A walking path that goes through all bridges can have only one starting and one end point. Thus such a path cannot exist on a graph that has more than two nodes with an odd number of links. The Königsberg graph had four nodes with an odd number of links, A, B, C, and D, so no path could satisfy the problem.
Euler’s proof was the first time someone solved a mathematical problem using a graph. For us the proof has two important messages: The first is that some problems become simpler and more tractable if they are represented as a graph. The second is that the existence of the path does not depend on our ingenuity to find it. Rather, it is a property of the graph. Indeed, given the structure of the Königsberg graph, no matter how smart we are, we will never find the desired path. In other words, networks have properties encoded in their structure that limit or enhance their behavior.
To understand the many ways networks can affect the properties of a system, we need to become familiar with graph theory, a branch of mathematics that grew out of Euler’s proof. In this chapter we learn how to represent a network as a graph and introduce the elementary characteristics of networks, from degrees to degree distributions, from paths to distances and learn to distinguish weighted, directed and bipartite networks. We will introduce a graph-theoretic formalism and language that will be used throughout this book
If we want to understand a complex system, we first need to know how its components interact with each other. In other words we need a map of its wiring diagram. A network is a catalog of a system’s components often called nodes or vertices and the direct interactions between them, called links or edges (BOX 2.1).
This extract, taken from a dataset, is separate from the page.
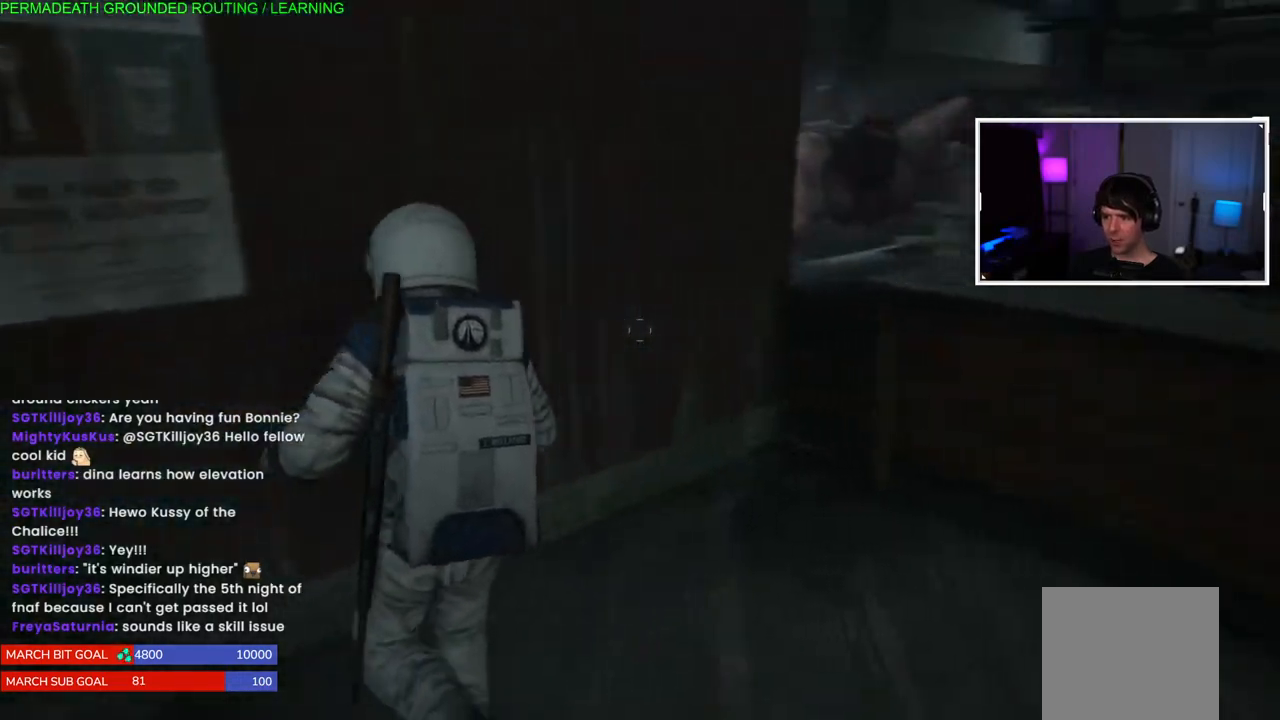
{"buttons": ["L1"], "left_stick": "up-right", "right_stick": "right", "events": []}
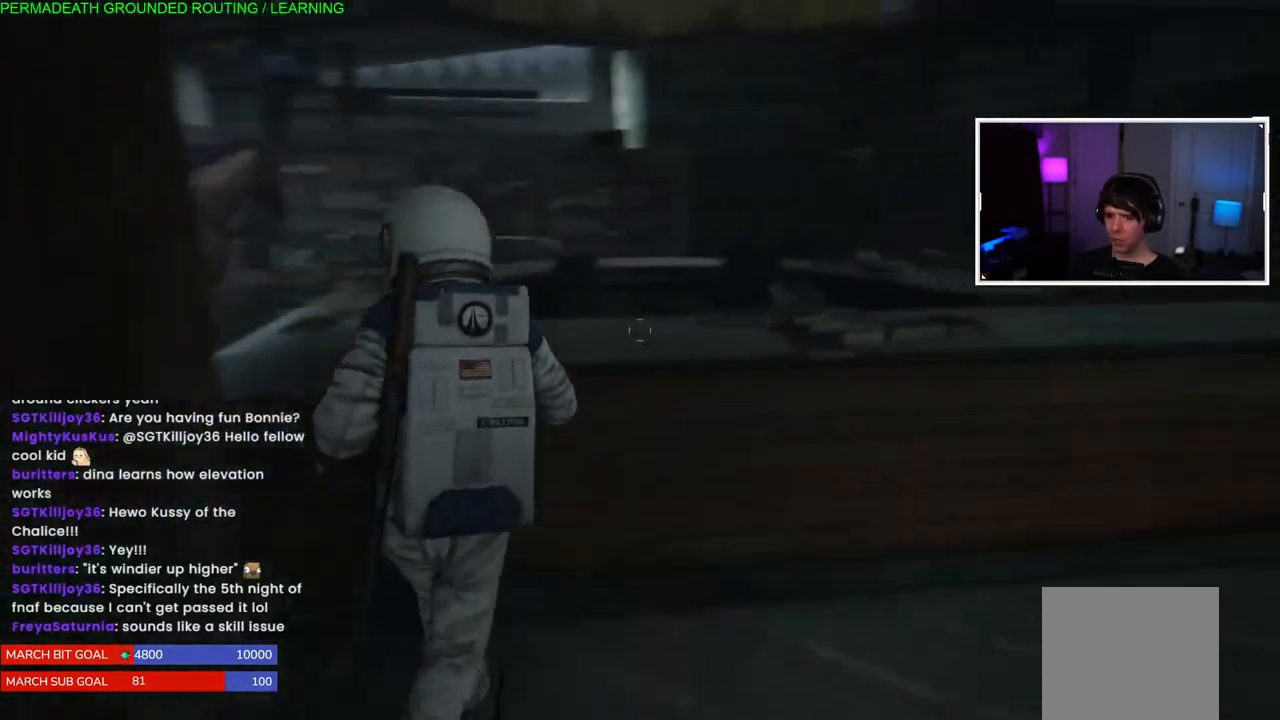
{"buttons": ["L1"], "left_stick": "up-right", "right_stick": "right", "events": []}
This network representation offers a common language to study systems that may differ greatly in nature, appearance, or scope. Indeed, as shown in Image 2.2, three rather different systems have exactly the same network representation.
Image 2.2 introduces two basic network parameters:
Number of nodes, or N, represents the number of components in the system. We will often call N the size of the network. To distinguish the nodes, we label them with i = 1, 2, ..., N.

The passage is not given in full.